Let me refer to a historical example to explain the difference of American and Chinese news outlets. This misconception happened in 1998, when the Chinese vice foreign minister told American reporters that Chinese and American reporters should not write anything negative about China and the U.S. in order to maintain Sino-U.S. relationship. American journalists then said they didn’t understand at all that there was any relation between journalism reporting and actual political dynamics. The American [journalists] said they examine the issue critically, and that they don’t follow the government censorship. After the meeting, Chinese journalists were surprised to learn that President Bill Clinton was treated better in the Chinese newspapers than in Americans newspapers.

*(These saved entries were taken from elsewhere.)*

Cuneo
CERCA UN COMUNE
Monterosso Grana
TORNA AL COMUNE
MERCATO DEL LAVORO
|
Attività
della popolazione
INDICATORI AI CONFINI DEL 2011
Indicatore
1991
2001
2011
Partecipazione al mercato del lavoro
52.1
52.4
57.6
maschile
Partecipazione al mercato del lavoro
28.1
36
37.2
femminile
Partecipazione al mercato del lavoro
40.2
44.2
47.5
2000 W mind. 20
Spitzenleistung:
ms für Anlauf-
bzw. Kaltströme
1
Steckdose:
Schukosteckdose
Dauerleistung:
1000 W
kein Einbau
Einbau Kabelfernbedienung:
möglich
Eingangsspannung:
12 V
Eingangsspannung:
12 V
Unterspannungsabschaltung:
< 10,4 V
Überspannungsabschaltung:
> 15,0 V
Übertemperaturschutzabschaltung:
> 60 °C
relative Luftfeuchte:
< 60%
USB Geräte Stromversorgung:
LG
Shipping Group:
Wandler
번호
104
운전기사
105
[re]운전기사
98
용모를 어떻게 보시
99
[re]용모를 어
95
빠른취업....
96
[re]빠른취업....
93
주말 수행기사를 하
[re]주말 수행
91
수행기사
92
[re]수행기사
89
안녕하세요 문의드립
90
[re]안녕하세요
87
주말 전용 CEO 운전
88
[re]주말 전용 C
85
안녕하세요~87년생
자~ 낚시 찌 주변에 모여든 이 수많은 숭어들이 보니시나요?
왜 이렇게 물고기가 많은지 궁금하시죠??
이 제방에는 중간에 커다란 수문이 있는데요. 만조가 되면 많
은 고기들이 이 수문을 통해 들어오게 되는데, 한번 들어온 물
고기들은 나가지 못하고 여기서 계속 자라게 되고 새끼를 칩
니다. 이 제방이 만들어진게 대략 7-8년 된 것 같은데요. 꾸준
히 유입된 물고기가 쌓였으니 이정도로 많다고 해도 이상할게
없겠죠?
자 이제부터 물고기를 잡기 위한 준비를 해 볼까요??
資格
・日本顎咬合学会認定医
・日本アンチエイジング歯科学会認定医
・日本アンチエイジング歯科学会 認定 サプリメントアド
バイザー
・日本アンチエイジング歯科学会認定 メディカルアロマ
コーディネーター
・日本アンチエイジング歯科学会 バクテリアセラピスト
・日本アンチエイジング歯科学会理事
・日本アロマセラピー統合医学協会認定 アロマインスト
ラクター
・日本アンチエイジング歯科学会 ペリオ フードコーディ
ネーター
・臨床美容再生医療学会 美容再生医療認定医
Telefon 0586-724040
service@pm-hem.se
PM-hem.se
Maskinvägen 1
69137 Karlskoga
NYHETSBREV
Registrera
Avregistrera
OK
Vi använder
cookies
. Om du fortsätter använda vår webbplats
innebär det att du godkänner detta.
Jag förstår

From the perspective of a reader and a journalist, how can we train ourselves to distinguish the facts from bias when reading news? How can we choose not to drift along with the current?
[From the perspective of a journalist], you don’t know the [actual] details except what is being reported. But I would suggest one to read as many different news sources on that event from as many different perspectives as possible and see which one the reader thinks is the most persuasive. … Since I have been around for a long time, I have come to trust certain news sources more than others, which is why I say The New York Times is the one that I read everyday, because I trust that they have the best reporters in the field.
[From the perspective of a reader], you have to learn critical thinking. In my Chinese politics class every week I put on online learning portal three updated newspaper articles. Along with students, we analyze why some of the news articles are completely wrong and biased. The ability of critical thinking helps readers to better distinguish facts from opinions or bias.
Note: The interviewee’s stance reflects the state of Hong Kong protests as of November 6th, 2019, when his interview with USCT took place.